_Set task 1_
From the thread below, list every software library, package, or language it names. Leave out individual function names.
_Set task 2_
Rewrite the paragraph of the thread below that begins "I found this page in the Arviz documentation" as a short list of its main points.
_Set task 3_
Answer these questions about the thread below, one line each.
(a) What does the first reply say to create for the prior and the posterior?
(b) According to the thread, what is the output of the Arviz plotting function?
(c) Which version of PyStan do the two examples from the probprog poster and the arviz docs still use?

_Text section_
Comparing prior and posterior parameter densities extracted from PyStan with Arviz?

Hi All,

I found this page in the Arviz documentation describing the function arviz.plot_dist_comparison to compare priors and posteriors, but I’m unfamiliar with how to go about getting the prior out of PyStan to compare with the posterior. Having previously used RStan in conjunction with Bayesplot, I recall that I was able to call mcmc_areas from Bayesplot after performing an as.array(...) conversion of the stan_fit object, and I imagine that a similar process happens for PyStan/Arviz for the theta posteriors, but I’m not sure what the best approach is for getting the priors out of PyStan and am looking for examples. Is it the case where I need to do sample form the priors with normal_rng in the generated quantities block of my Stan code? Thanks for the help!

Hi

Check this page Stan User’s Guide

And to input them into InferenceData check this

https://arviz-devs.github.io/arviz/api/generated/arviz.from_pystan.html

So basically create one model and fit for prior and one for posterior.

1 Like

Thank you!

Actually @ahartikainen, I did have one more question. So, in my case, I’m using data from a known data generating process where I know the actual parameter values. Is there a straightforward way in Arviz to plot the “known” data generating parameter values as vertical lines over the prior/posterior density functions?

The output from that function is matplotlib axis / bokeh figure so the easiest way is to add those lines manually.

E.g

ax = az.plot_...
ax.axvline(x)

https://matplotlib.org/stable/api/_as_gen/matplotlib.pyplot.axvline.html

1 Like

These two examples from my probprog poster and from arviz docs on populating all groups can also be helpful. They still use pystan 2 though.

To try and add a bit more to @ahartikainen’s answer on axvline, if you have the true values as an xarray dataset (from using arviz.from_dict for example, use observed_data to take into account that there should be no chain nor draw dimension) you can use xarray_var_iter to get a list of var_name, selected_coords, selected_indexs, value. You should then be able to do

truths = az.from_dict(...)  # or raw xarray.Dataset might be better
axes = az.plot_dist_comparison(...)

for ax, (_, _, _, value) in zip(axes[:, -1], xarray_var_iter(truths)):
    ax.asvline(value)

Plotting functions use these helpers under the hood, so the order will be the same if the dataset variables are in the same order, however, to make sure order is aligned it would be a good idea to use var_names with the same variables and order when calling plot_dist_comparison and xarray_var_iter.

1 Like

_Data section_
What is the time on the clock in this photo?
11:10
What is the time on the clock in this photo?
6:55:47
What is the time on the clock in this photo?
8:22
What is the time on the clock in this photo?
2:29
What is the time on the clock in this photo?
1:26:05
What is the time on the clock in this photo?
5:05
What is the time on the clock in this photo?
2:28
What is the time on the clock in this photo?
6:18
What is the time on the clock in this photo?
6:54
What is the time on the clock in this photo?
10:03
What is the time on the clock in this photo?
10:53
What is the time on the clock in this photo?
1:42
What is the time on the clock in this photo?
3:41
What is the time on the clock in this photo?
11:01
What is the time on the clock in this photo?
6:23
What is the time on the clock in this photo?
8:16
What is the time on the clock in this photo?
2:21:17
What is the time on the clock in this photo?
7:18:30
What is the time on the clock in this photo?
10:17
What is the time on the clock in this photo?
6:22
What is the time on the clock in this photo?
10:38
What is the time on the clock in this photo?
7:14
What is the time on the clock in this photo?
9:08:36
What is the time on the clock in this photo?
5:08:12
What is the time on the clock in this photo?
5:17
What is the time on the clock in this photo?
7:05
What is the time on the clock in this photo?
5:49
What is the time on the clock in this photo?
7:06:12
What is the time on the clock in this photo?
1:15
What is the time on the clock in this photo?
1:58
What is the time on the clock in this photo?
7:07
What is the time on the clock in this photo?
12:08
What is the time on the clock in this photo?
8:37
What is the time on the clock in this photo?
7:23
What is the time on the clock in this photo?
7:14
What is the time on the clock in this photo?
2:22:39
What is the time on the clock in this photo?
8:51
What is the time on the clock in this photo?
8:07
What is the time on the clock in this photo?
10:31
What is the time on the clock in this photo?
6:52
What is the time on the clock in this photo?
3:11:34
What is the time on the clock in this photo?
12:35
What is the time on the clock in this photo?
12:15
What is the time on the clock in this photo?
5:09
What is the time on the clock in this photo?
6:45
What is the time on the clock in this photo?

_Correct answer 1_
Arviz, PyStan, RStan, Bayesplot, Stan, matplotlib, bokeh, xarray

_Correct answer 2_
- The Arviz documentation describes arviz.plot_dist_comparison for comparing priors and posteriors.
- The poster doesn't know how to get the prior out of PyStan for this comparison.
- With RStan and Bayesplot, they called mcmc_areas after converting the stan_fit object with as.array(...).
- They expect a similar process for the theta posteriors in PyStan/Arviz and want examples for extracting priors.
- They ask whether they must sample from the priors with normal_rng in the generated quantities block of their Stan code.

_Correct answer 3_
(a) One model and fit for the prior and one for the posterior.
(b) A matplotlib axis or a bokeh figure.
(c) PyStan 2.